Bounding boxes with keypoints
------------------------------------
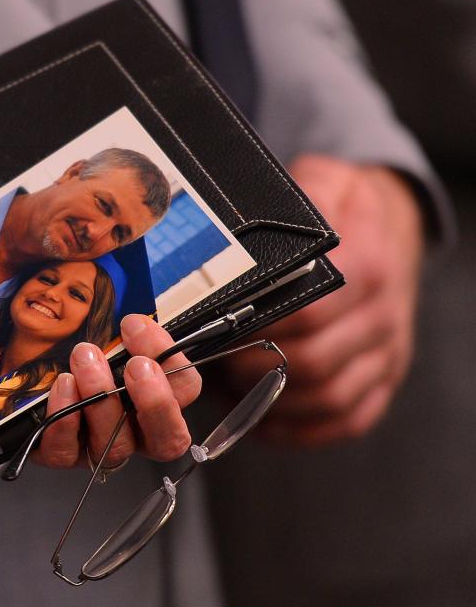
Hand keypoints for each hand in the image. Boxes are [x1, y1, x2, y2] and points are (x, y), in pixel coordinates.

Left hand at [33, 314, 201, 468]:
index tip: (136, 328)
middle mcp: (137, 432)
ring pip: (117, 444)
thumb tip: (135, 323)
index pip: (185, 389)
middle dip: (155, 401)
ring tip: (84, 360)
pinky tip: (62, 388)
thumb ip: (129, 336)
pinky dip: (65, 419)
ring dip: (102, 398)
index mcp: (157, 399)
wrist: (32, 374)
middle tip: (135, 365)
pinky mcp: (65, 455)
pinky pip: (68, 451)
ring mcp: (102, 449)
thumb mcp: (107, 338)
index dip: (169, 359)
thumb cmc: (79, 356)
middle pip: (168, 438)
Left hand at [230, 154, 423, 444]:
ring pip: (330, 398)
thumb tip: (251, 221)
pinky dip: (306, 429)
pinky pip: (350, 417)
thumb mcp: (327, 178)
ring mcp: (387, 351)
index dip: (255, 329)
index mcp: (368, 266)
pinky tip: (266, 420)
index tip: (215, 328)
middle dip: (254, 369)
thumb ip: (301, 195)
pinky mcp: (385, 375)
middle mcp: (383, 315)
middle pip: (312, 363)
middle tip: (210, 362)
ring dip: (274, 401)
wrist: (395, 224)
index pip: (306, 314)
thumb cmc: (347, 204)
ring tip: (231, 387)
------------------------------------
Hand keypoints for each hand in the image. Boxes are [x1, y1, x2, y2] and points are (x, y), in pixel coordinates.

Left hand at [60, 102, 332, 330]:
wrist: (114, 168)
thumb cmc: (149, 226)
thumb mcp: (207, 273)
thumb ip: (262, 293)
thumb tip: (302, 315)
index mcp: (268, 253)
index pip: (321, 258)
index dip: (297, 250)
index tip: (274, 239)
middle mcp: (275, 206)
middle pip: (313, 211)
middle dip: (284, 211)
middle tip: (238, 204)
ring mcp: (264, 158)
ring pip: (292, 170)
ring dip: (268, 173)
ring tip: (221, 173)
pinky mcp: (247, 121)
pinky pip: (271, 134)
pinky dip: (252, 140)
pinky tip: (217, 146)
------------------------------------
- What to do
Using the entries shown above, reproduce verbatim the lines from the line bearing "thumb ip: (301, 195)" to the line bearing "ring tip: (231, 387)", inclusive.

- Answer area
thumb ip: (301, 195)
pinky mcp: (385, 375)
middle mcp: (383, 315)
middle pip: (312, 363)
middle tip: (210, 362)
ring dip: (274, 401)
wrist: (395, 224)
index pip: (306, 314)
thumb cmc: (347, 204)
ring tip: (231, 387)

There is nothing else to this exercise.